There are several reasons why Australian coal won't once again become a major factor in China, the world's largest importer of the fuel used mainly for power generation or to make steel.

The first, and most important, is that Australian coal will struggle to compete on price in China, especially thermal grades used to make electricity.

Prior to the ban in July 2020, China was importing in the region of 3.5 to 4.3 million tonnes of thermal coal from Australia, with the 2020 peak coming in at 4.26 million in April of that year, according to data compiled by commodity analysts Kpler.

For that month, it gave Australia a market share of 21% of China's total thermal coal imports, well behind the leader Indonesia, which had a share of 69%.

While the numbers did move around somewhat on a monthly basis, the April 2020 data is representative of the broader trend in China's imports of thermal coal, namely Indonesia dominated and Australia was a distant second.

Once the informal ban came into effect, Australia's share of China's imports dropped to zero by early 2021.

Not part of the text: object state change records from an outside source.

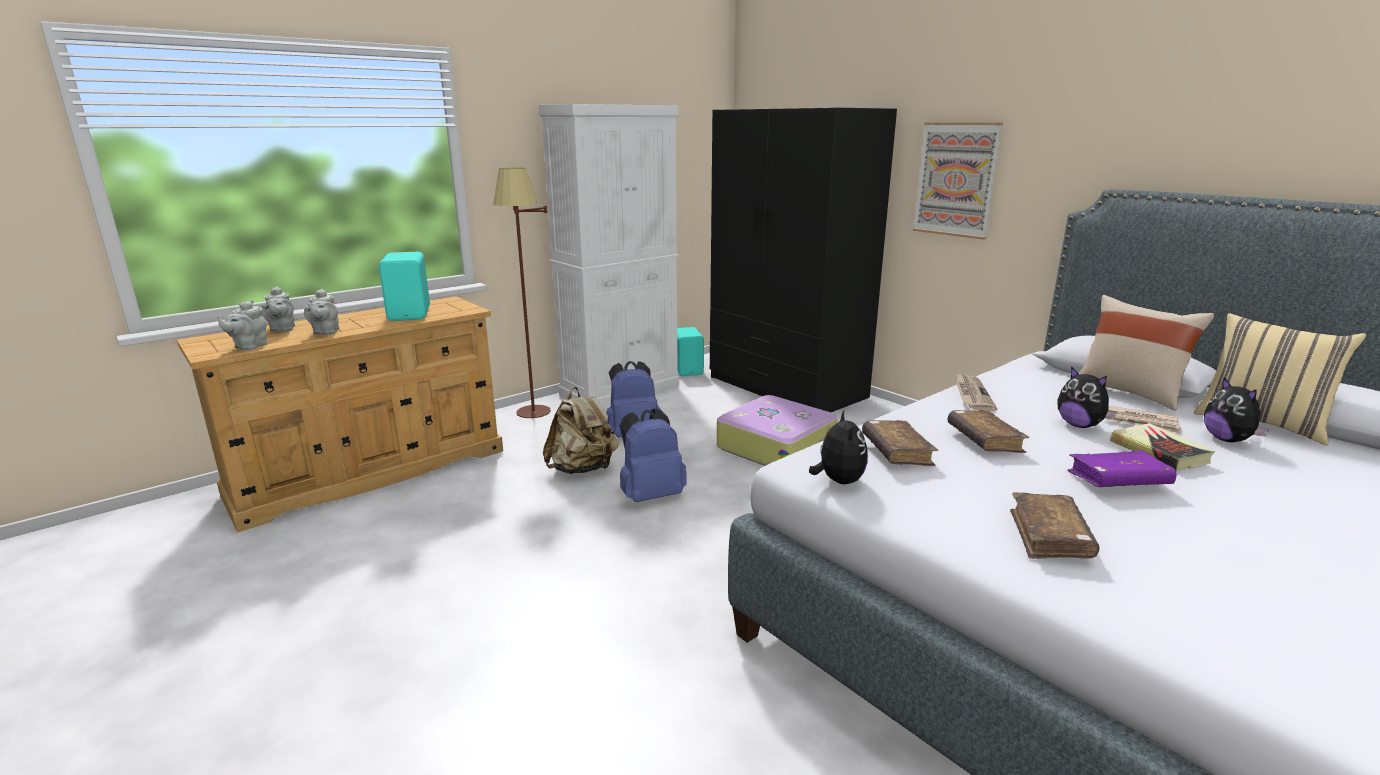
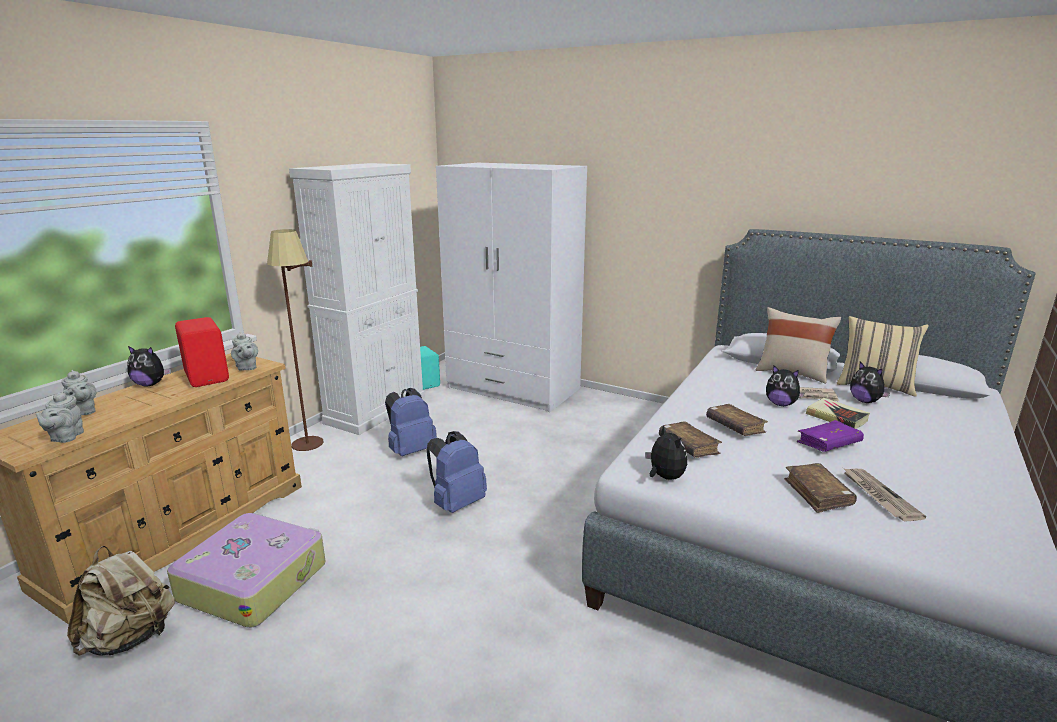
camera: 20 degrees left, 0 degrees up
grey teapot [304,289,339,335] -> grey teapot moved to [231,332,258,371]
turquoise speaker [379,252,430,321] -> red speaker [175,317,229,387]
beige backpack [543,387,618,474] -> beige backpack moved to [67,546,175,656]
black wardrobe [710,108,897,412] -> white wardrobe [436,163,587,412]
suitcase [717,395,837,466] -> suitcase moved to [167,512,325,628]
picture [913,122,1003,240] -> none
newspaper [954,373,998,411] -> newspaper moved to [843,468,926,522]
none -> plush toy [127,346,171,386]

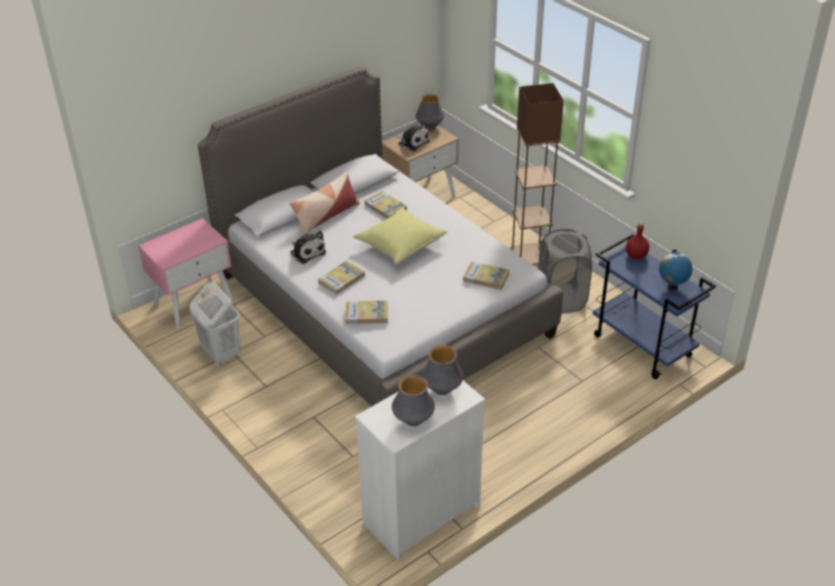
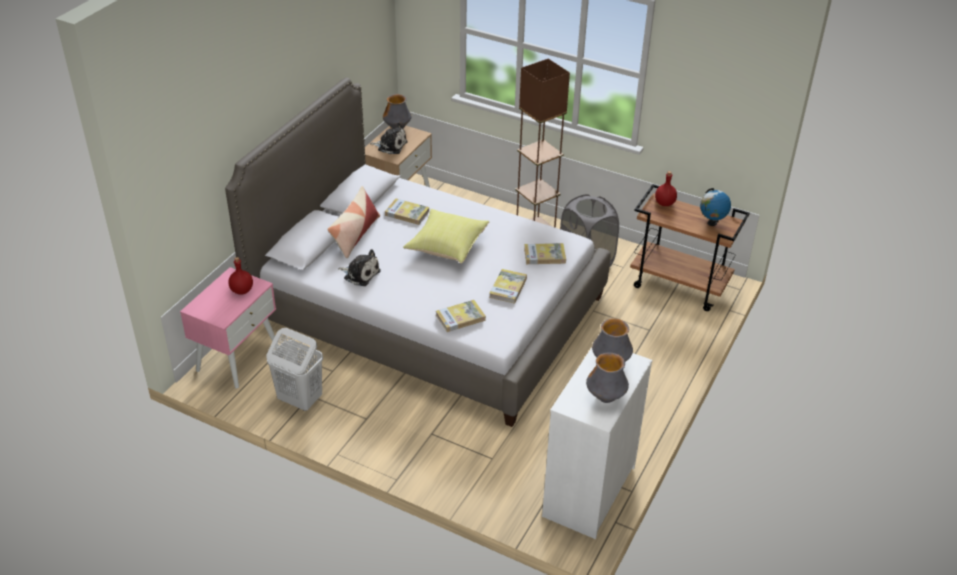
camera: 25 degrees left, 0 degrees up
book [318,261,365,295] -> book moved to [489,269,527,304]
blue cart [593,233,716,379] -> brown cart [630,184,750,311]
none -> red bottle [228,257,253,294]

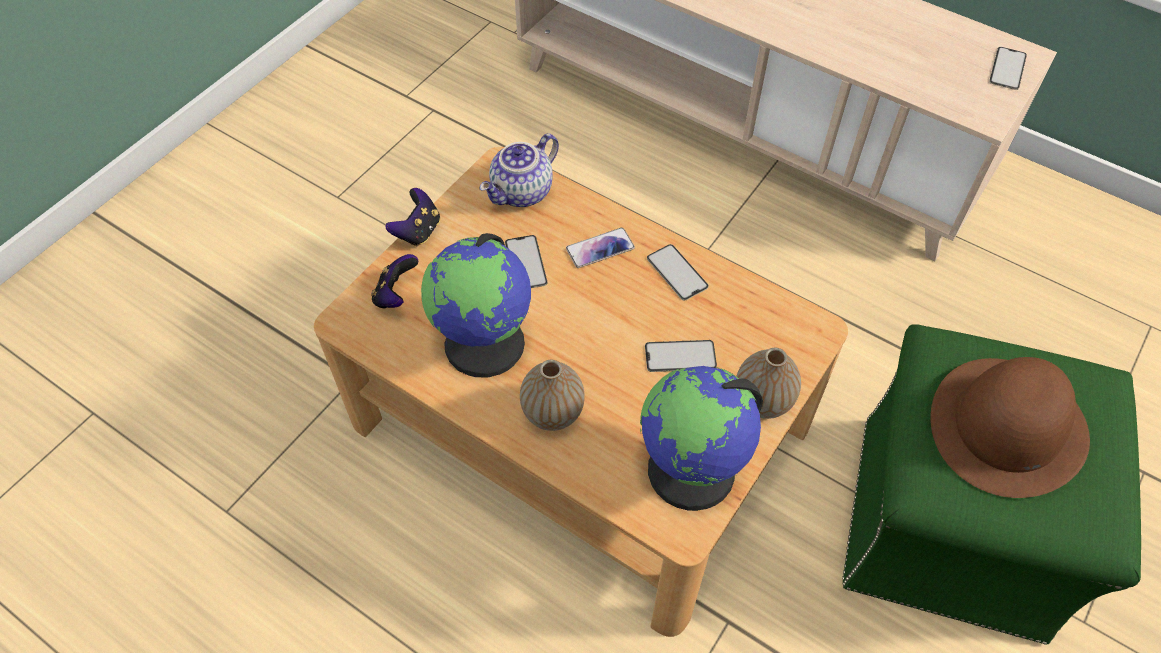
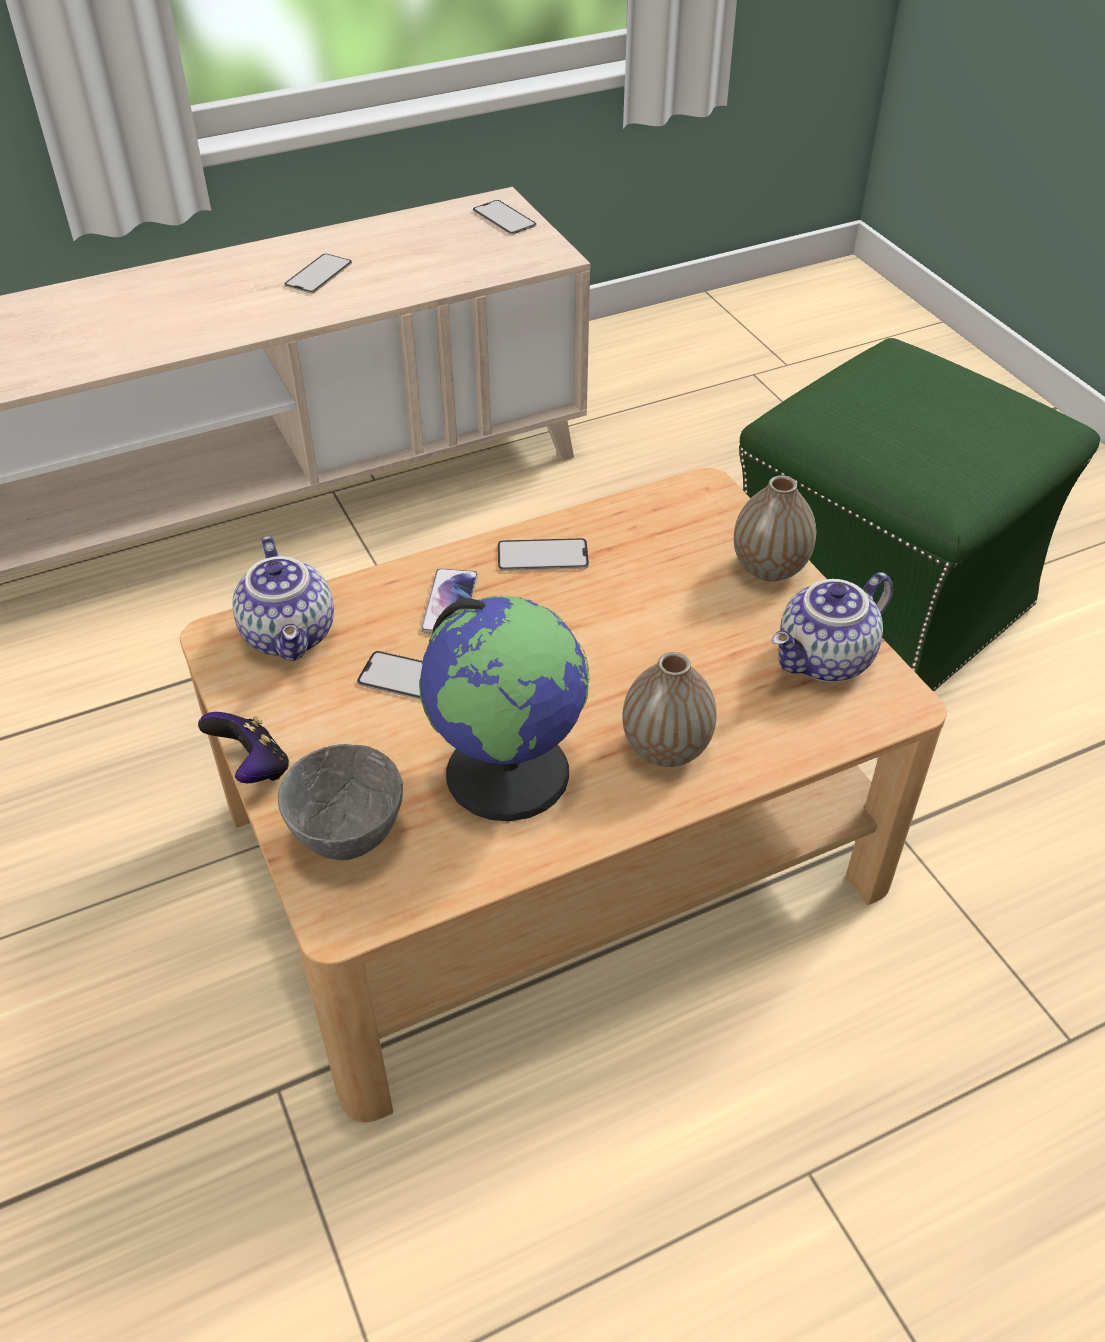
camera: 60 degrees left, 10 degrees down
game controller [371,254,418,308] -> grey bowl [278,744,403,860]
globe [640,366,763,511] -> teapot [772,573,893,682]
phone [645,340,717,372] -> phone moved to [284,254,352,294]
brown hat [930,357,1090,498] -> none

It's also the case that China's overall imports slumped in the months after the ban was imposed, but they started to recover from November 2020 onwards and by June 2021 thermal coal arrivals were exceeding 2020 levels.

What effectively happened is that Russian cargoes replaced Australian, with seaborne thermal coal imports from China's northern neighbour reaching 3.37 million tonnes by June 2021, having been just 1.07 million in April 2020, the peak month for imports from Australia that year.

China's imports of Russian thermal coal have remained solid, with some seasonal variations, since then and were 2.96 million tonnes in December, according to Kpler.

The question is whether Australian coal miners can compete on price with Russian thermal supplies, and the answer is probably not.

Chinese utilities previously imported lower grade Australian thermal coal, so the closest match is the 5,500 kilocalories per kg (kcal/kg) assessment by commodity price reporting agency Argus.